### [Work item]
Set down exactly the lines in the records below that run from the line with "left wrist: (543, 217, -25)" to the line with "left hip: (678, 283, -2)", inclusive, and nothing more.

### [Bounding boxes with keypoints]
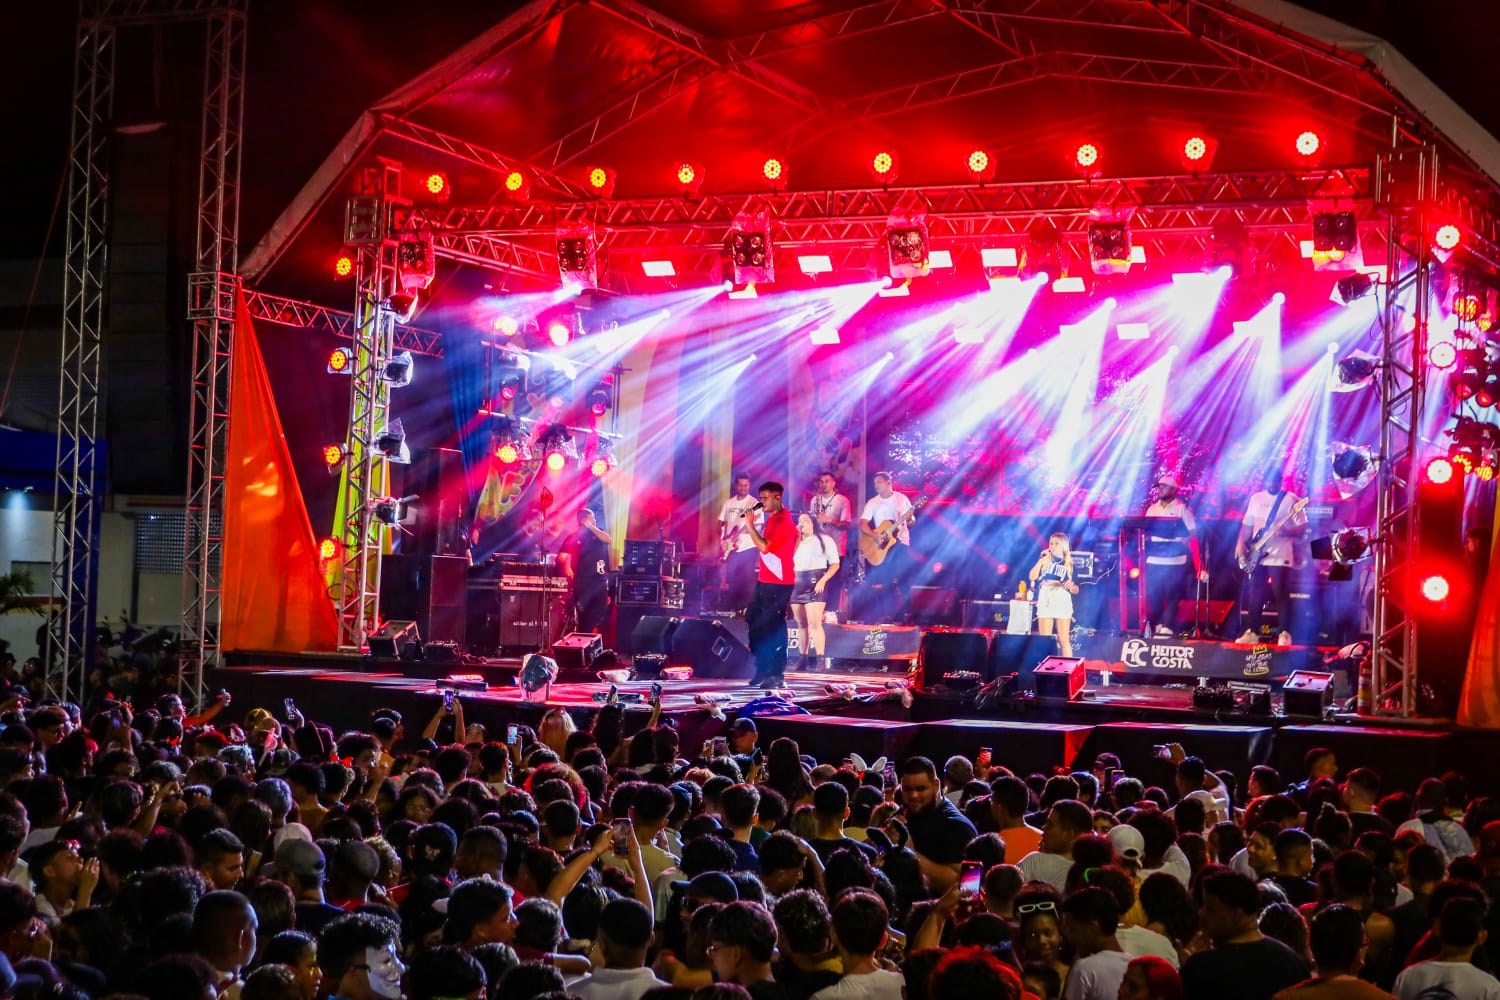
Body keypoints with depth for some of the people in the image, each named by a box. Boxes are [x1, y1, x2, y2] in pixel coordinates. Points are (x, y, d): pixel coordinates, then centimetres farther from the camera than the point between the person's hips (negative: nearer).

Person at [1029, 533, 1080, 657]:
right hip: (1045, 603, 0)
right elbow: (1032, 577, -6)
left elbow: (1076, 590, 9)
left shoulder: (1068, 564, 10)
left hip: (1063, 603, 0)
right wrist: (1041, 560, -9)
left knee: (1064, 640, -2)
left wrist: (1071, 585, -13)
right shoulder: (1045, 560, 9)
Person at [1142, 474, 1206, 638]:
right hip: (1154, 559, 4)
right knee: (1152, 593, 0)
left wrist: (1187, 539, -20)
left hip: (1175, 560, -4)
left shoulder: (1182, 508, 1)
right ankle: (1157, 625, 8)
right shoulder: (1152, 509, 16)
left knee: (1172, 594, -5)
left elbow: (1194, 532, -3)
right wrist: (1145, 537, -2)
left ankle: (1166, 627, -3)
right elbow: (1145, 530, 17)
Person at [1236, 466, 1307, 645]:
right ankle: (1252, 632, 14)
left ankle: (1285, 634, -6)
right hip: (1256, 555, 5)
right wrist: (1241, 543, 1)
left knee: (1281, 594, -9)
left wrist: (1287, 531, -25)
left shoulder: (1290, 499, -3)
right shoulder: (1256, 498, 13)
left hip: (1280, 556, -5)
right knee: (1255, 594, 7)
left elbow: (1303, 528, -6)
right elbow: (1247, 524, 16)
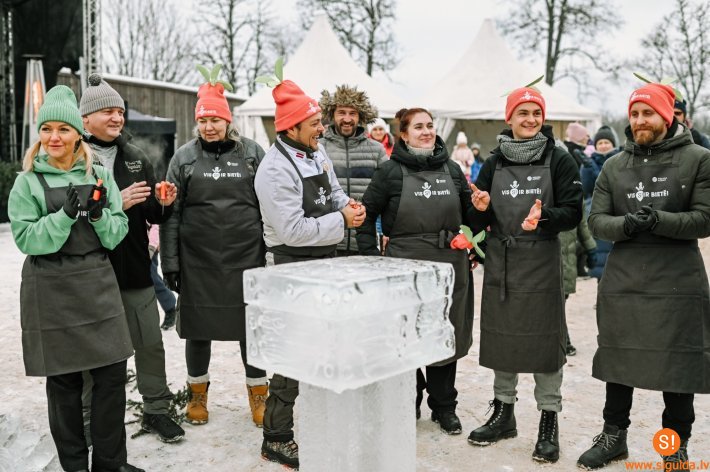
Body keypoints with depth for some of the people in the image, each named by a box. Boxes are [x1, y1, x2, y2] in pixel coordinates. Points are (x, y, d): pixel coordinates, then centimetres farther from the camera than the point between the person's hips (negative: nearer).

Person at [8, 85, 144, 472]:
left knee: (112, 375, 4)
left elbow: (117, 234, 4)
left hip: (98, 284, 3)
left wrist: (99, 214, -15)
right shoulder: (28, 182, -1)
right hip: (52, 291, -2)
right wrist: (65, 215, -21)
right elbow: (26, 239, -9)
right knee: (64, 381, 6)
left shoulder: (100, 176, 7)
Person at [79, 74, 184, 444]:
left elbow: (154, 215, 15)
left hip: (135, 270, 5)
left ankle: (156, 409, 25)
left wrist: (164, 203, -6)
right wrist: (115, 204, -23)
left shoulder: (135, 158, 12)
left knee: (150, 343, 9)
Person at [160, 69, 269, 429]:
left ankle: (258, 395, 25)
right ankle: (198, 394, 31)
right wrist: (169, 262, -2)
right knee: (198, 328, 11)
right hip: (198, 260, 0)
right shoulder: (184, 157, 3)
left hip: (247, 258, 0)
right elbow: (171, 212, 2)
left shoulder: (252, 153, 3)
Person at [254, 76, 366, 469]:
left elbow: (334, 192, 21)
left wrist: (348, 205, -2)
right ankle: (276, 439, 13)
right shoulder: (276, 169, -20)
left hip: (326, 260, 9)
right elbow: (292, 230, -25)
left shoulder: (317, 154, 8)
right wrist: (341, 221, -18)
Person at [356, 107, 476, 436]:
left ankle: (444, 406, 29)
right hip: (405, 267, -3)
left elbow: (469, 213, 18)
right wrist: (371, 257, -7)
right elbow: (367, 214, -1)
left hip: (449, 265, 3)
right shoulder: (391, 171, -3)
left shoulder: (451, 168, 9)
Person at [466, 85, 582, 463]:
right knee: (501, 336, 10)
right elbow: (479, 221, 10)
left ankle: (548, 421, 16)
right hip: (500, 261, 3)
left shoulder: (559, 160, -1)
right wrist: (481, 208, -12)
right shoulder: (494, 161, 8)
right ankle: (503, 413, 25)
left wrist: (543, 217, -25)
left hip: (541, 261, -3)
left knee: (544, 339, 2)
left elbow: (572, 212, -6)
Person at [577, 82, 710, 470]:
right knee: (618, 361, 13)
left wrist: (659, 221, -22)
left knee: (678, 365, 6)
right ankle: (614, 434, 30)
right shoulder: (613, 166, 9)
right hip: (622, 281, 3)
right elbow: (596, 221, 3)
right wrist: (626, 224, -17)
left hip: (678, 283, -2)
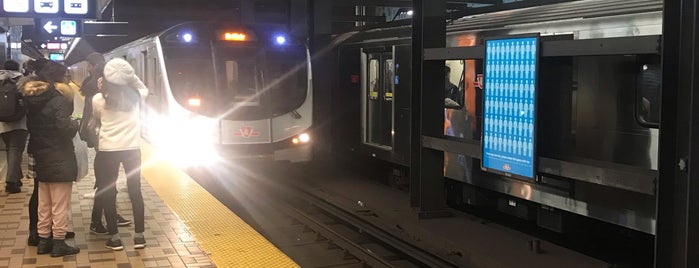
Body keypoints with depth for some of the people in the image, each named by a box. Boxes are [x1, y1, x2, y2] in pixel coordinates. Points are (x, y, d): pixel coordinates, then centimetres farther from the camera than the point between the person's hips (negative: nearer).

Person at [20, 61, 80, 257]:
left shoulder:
---
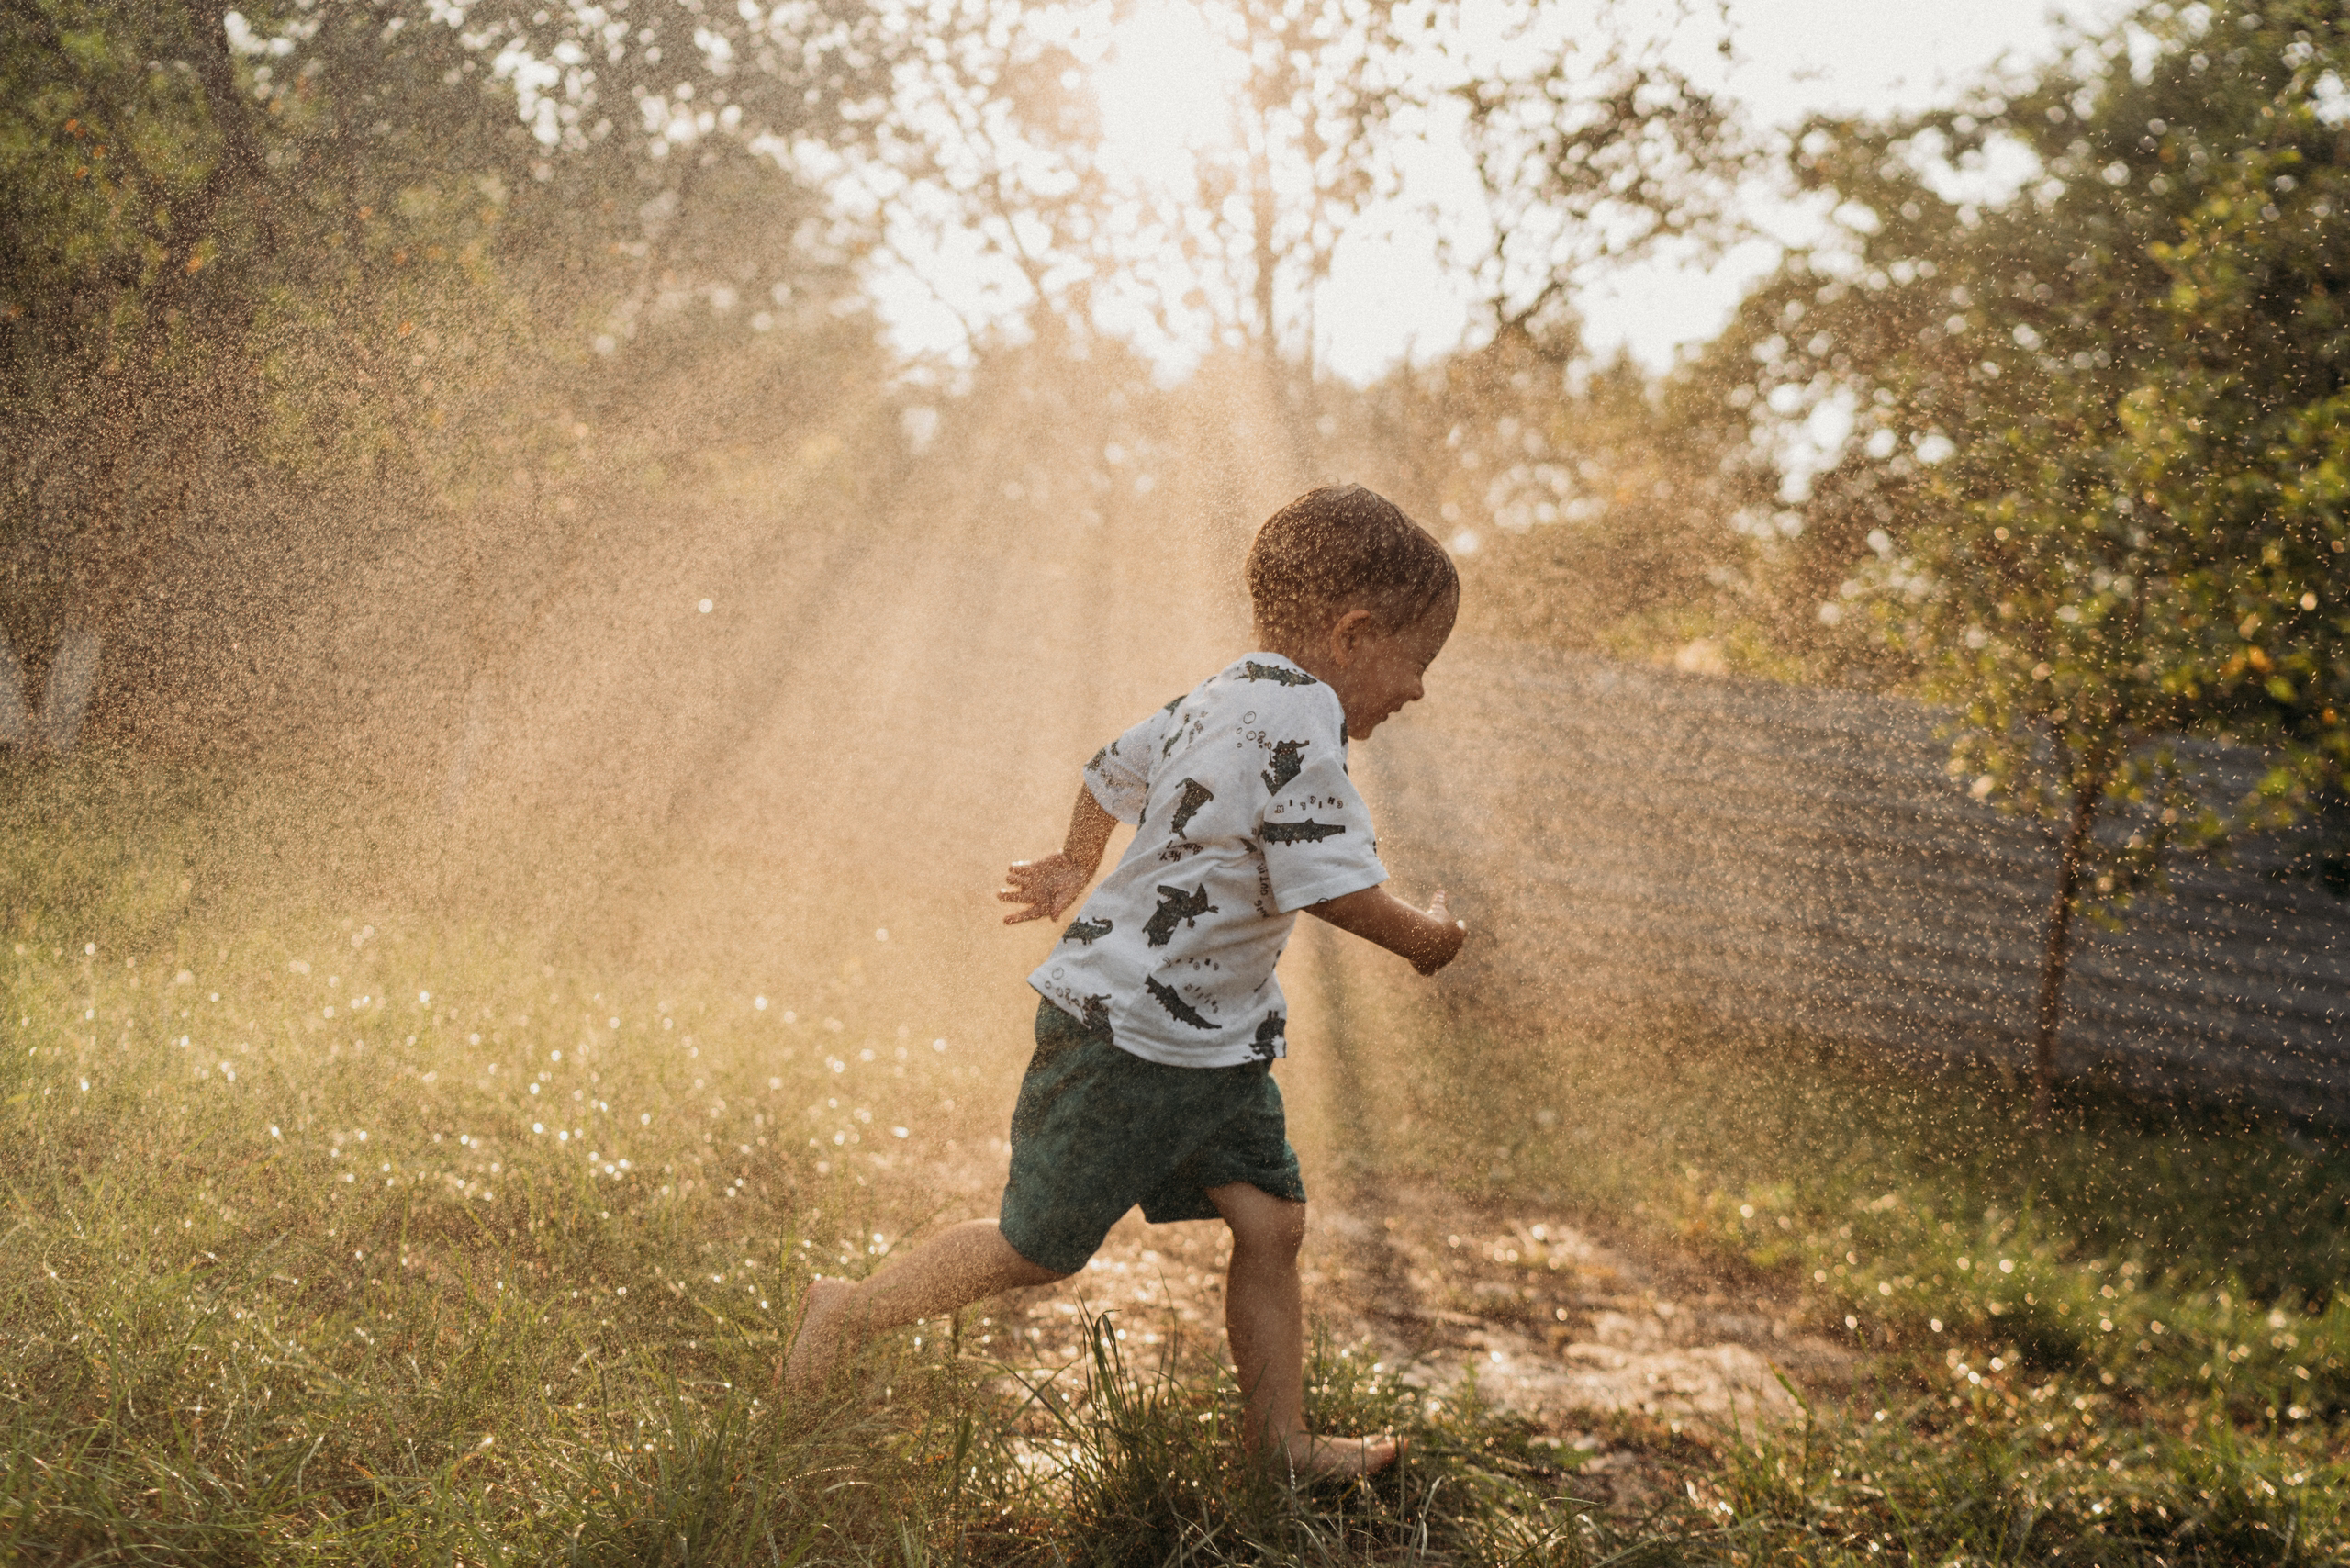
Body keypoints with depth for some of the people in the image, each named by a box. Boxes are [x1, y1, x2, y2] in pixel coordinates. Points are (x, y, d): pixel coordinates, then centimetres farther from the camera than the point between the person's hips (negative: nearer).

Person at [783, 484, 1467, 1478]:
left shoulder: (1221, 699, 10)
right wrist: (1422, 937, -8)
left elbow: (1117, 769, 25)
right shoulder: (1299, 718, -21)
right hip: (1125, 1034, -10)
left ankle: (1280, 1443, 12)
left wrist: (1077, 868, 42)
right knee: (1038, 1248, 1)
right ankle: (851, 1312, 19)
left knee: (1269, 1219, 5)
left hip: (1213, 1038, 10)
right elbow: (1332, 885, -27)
==
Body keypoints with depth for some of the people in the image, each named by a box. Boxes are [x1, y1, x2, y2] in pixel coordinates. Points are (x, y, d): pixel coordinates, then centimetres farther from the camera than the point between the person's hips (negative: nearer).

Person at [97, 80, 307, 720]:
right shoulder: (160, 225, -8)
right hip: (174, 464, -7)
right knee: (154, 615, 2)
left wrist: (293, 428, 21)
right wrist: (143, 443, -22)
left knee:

### [Result of the task]
left wrist: (543, 217, -25)
left hip: (541, 261, -3)
left knee: (544, 339, 2)
left elbow: (572, 212, -6)
Person at [577, 82, 710, 470]:
right knee: (618, 361, 13)
left wrist: (659, 221, -22)
left knee: (678, 365, 6)
right ankle: (614, 434, 30)
right shoulder: (613, 166, 9)
right hip: (622, 281, 3)
right elbow: (596, 221, 3)
right wrist: (626, 224, -17)
left hip: (678, 283, -2)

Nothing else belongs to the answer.